2011-03-08

Ross’s Goose - a rare visitor to Maryland

Diminutive Ross's goose connects a country
On the Wing / By Michael Burke - Bay Journal

A thousand Canada geese blanket the small pond and adjacent land. They are feeding, resting and making a continuous low racket with their irregular honking and wing flapping.

In other words, everything is perfectly normal for a winter’s day in Chesapeake country. Except, that is, for that small white goose sticking out like a brilliant pearl against a background of browns and blacks. My first thought is that it’s a snow goose; but it’s obviously too small. Besides its bill is, well, stubby.

I quickly consulted my pocket field guide, but I can’t find this bird.

Like many birders, I have a hefty “The Sibley Guide to Birds” in my car. I took careful note of his field marks, a task made easy by the goose’s slow grazing in the bright sunshine. After I’ve had my viewing fill, I head back to the car and the big field guide. And there it is on page 78: a Ross’s goose (Chen rossii). It’s my first encounter with a Ross’s—a rare visitor to Maryland.

The Ross’s goose looks remarkably like the snow goose. Like their cousins, they’re all white except for jet black wing tips. But the Ross’s wingspan is just 45 inches, compared with the snow goose’s 55 inches. What’s more, Ross’s goose weighs half as much, coming in at just less than 3 pounds.

And then there’s that bill. Snow geese and Canada geese have substantial bills. But this little Ross’s goose seems less formidable than his cousins, and I think that small bill is a big reason.

In the field, the overall size of a bird can be deceptive because of distance and lighting. There’s no mistaking the Ross’s stubby pink bill, however, for the more imposing variety worn by a snow goose.
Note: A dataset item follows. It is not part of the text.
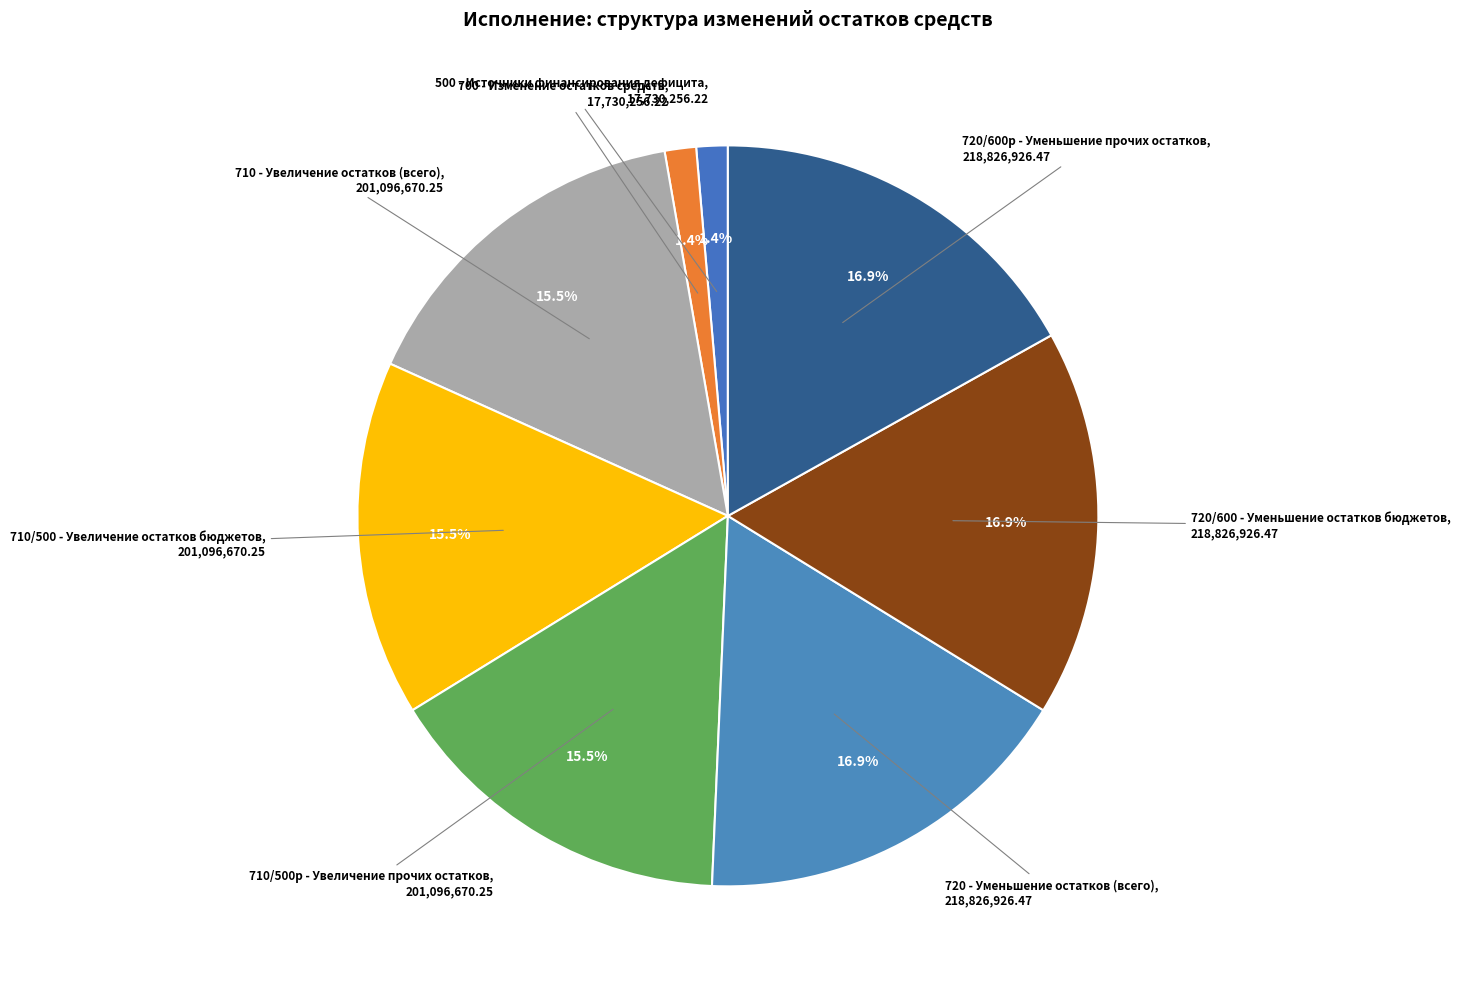

Is there a majority slice in this chart?

No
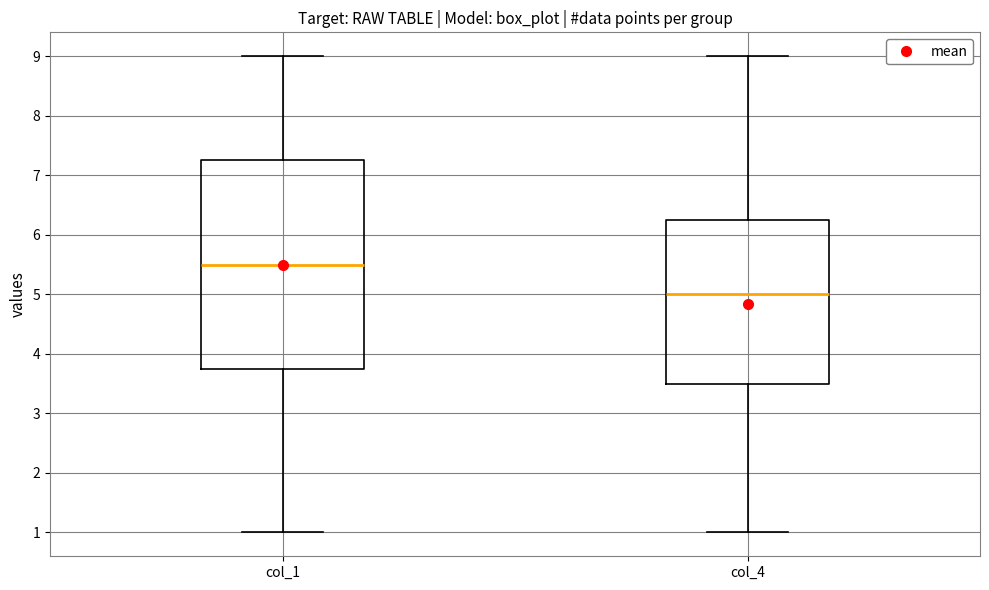

Reading left to right, transcribe this box plot: for each box, give where its median line is, the range the box spans, and where its two whiskers end, as read against the y-axis. The values are not printed on the chart, so give them approximately, as read against the axis.

col_1: median 5.5, box 3.8 to 7.3, whiskers 1.0 to 9.0
col_4: median 5.0, box 3.5 to 6.3, whiskers 1.0 to 9.0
Ross’s geese breed high in the Arctic tundra. Some nest on the western shore of Hudson Bay, but most nest even farther north in the Queen Maud Gulf Migratory Bird Sanctuary in Nunavut, Canada.

The much more common snow goose’s breeding range encompasses these areas and much more.
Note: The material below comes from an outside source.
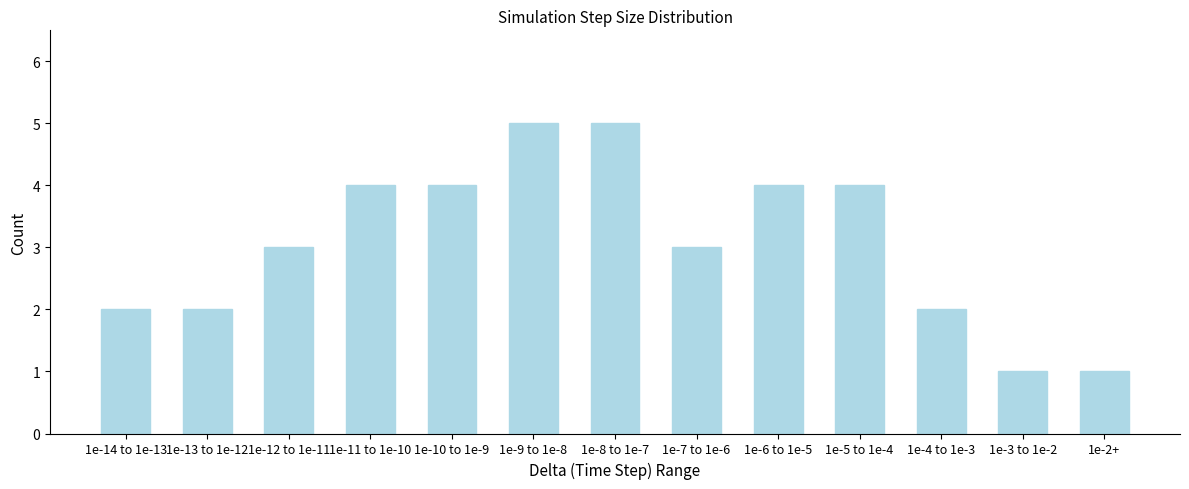

Reading left to right, list all the values displayed in this chart.

2	2	3	4	4	5	5	3	4	4	2	1	1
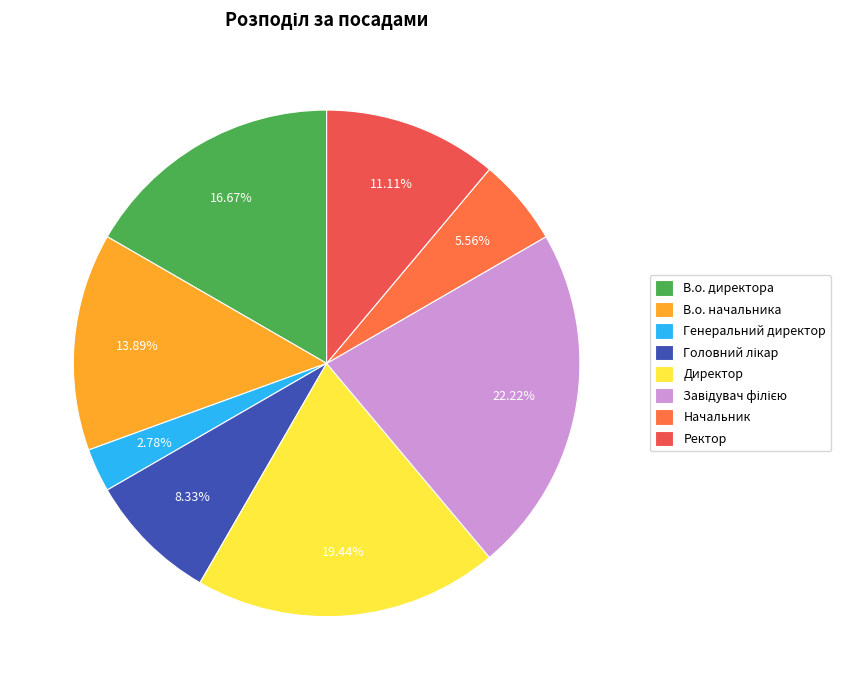

Approximately how many times larger is the value at Головний лікар compared to В.о. начальника?

0.6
There is evidence that Ross’s and snow geese will sometimes interbreed. The Ross’s, like the snow, has a dark morph, but it is quite rare and Sibley speculates that the dark-feathered Ross’s may really be hybrids.

It takes three weeks for eggs to incubate in this northern nesting range. And it will take the young a month and a half before they are ready to fledge. The Ross’s goose feeds primarily on plant materials and aquatic invertebrates throughout their lifetimes.

When these geese head south for the winter they replicate their breeding geography. The Ross’s has just a few locations it frequents, while the more prevalent snow goose encompasses all those areas and quite a few more.

Ross’s usually winters in central California in the Sacramento Valley. A few go to New Mexico and others to the Texas Gulf Coast. Snow geese migrate to the same areas, although they form separate flocks on the winter range. Snow geese also winter on the East Coast, of course, including the Chesapeake. And this winter, so has a Ross’s.

A check of local Christmas bird count data reveals just how rare my sighting was. During many years, Maryland counts have only come up with a single individual. Some years show none.

As I take a second look at the Ross’s goose, my mind glides back to a pair of work trips I took to Sacramento last year.

The first was to discuss the differences and similarities between the Chesapeake Bay Program’s management efforts and those being utilized by its sister program known as CALFED. The second was a science conference in which the relatively young California effort was looking to the Chesapeake for comparative uses of environmental indicators.

But when I stood there on a Chesapeake tributary in the middle of winter, I realized that the most important connection is right in front of me. A Ross’s goose that typically winters in the Sacramento Valley is here this year. In either location it will need clean water, ample habitat and a steady supply of food.

It is the living resources that stretch across the continent that bind us. And it’s all carried off with elegant grace by this diminutive goose.



Mike Burke is an amateur naturalist who lives in Cheverly, MD.